Higher Education is a Top Priority in President Obama’s FY 2015 Budget
Mar 11, 2014
Last Tuesday, President Obama released a FY 2015 budget proposal that prioritizes education and reaffirms a commitment to making college affordable and improving college completion rates.
This year’s budget request builds on previous actions by the Administration to make college affordable and increase the proportion of Americans with a postsecondary credential. The budget makes key investments in existing programs and proposes new programs that would give states and institutions bigger, more defined roles in supporting access and success for low-income and moderate-income students.
The President maintains his commitment to existing programs that serve as the bedrock of student financial aid. The budget calls for an increase in the maximum Pell Grant to $5,830 for the 2015-2016 academic year and takes steps to shore up the program’s funding gap in future years by reforming the Perkins Loan program.
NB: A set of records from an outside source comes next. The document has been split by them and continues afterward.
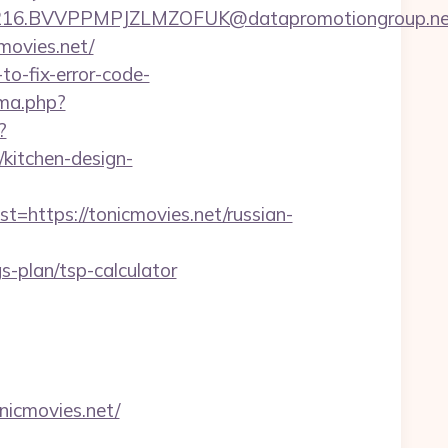
BVVPPMPJZLMZOFUK@datapromotiongroup.net&url=
cmovies.net/
to-fix-error-code-
ma.php?
?
kitchen-design-
ttps://tonicmovies.net/russian-
-plan/tsp-calculator
nicmovies.net/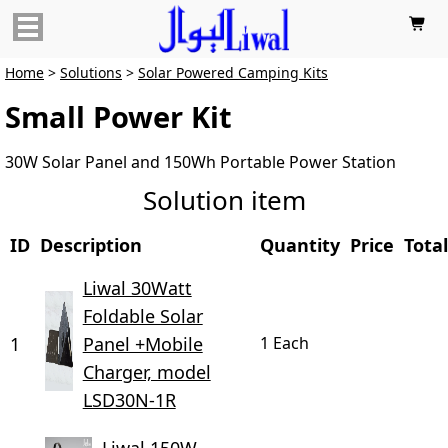

Home
>
Solutions
>
Solar Powered Camping Kits
Small Power Kit
30W Solar Panel and 150Wh Portable Power Station
Solution item
ID
Description
Quantity
Price
Total
Liwal 30Watt
Foldable Solar
1
Panel +Mobile
1 Each
Charger, model
LSD30N-1R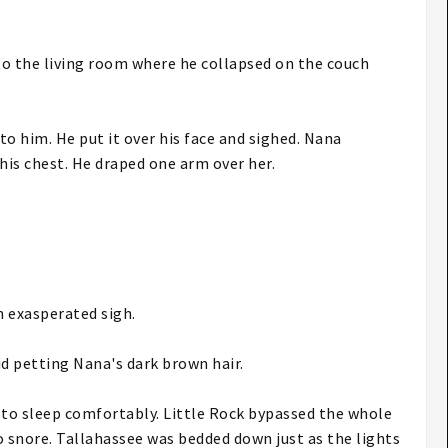
to the living room where he collapsed on the couch
to him. He put it over his face and sighed. Nana
his chest. He draped one arm over her.
an exasperated sigh.
id petting Nana's dark brown hair.
 to sleep comfortably. Little Rock bypassed the whole
o snore. Tallahassee was bedded down just as the lights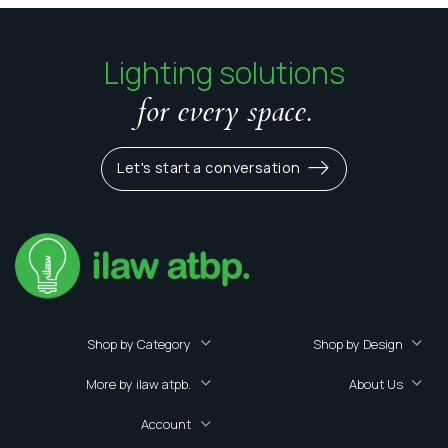
Lighting solutions
for every space.
Let's start a conversation
Shop by Category
Shop by Design
More by ilaw atpb.
About Us
Account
These funds would ensure Pell grants remain available to nearly 9 million low- and moderate-income students.
Additionally, the budget calls on Congress to pass legislation that would make federal financial aid available to students without a high school diploma or equivalency who are enrolled in eligible career pathways programs. This critical provision, which CLASP strongly supports, would strengthen adult career pathway bridge programs and co-enrollment approaches that help low-income, low-skilled adults and out-of-school youth. Right now, students enrolled in these programs are not eligible to receive a single dollar of federal financial assistance (including student loans) for their college coursework.
The Budget also seeks to reform campus-based aid programs, such as federal work-study. The request would revise current allocation formulas, disbursing funds to institutions based on the enrollment and graduation of Pell-eligible students rather than historical funding levels. Two new investments in the President’s budget request include the College Opportunity and Graduation Bonus and the State Higher Education Performance Fund. The College Opportunity and Graduation Bonus would include $7 billion in mandatory funding over 10 years to reward colleges that successfully enroll and graduate a significant number of low- and moderate-income students “on time” (not defined in the budget request). Under this new program, annual grants would be given to eligible institutions based on their number of on-time Pell graduates multiplied by a tiered bonus amount per student ($1,000 for each Pell graduate at a four-year institution, $700 at two-year institutions, and $350 at less-than-2-year institutions).
Bonus funds would be used by institutions to improve college access and success for low-income students through such activities as awarding need-based aid, enhancing supportive services, and pursuing acceleration strategies. The State Higher Education Performance Fund proposes $4 billion in four-year competitive grants to encourage and support systemic efforts to improve college attainment and affordability, especially for low-income students. Grantees would implement performance-based policy and funding reforms that encourage degree attainment and affordability. States would be required to match their federal grants dollar for dollar, for a total investment of $8 billion over four years.
Finally, the budget requests the permanent extension of the American Opportunity Tax Credit (AOTC), which provides financial assistance to students or to taxpayers whose children are attending college (see CLASP proposal to make the AOTC work better for low- and moderate-income students). The request also ends the taxation of Pell grants.
Overall, the budget reflects a continued commitment to low-income students and takes steps to strengthen the role of institutions and states in supporting student success. Collectively, the proposed reforms seek to increase access to college and employment opportunities by making postsecondary education more affordable and better targeting resources to institutions that demonstrate success in access, affordability, and completion. As Congress prepares its budget and higher education funding levels for the upcoming fiscal year, it should consider these reforms a strong foundation for improving college affordability and improving the skills of America’s workforce.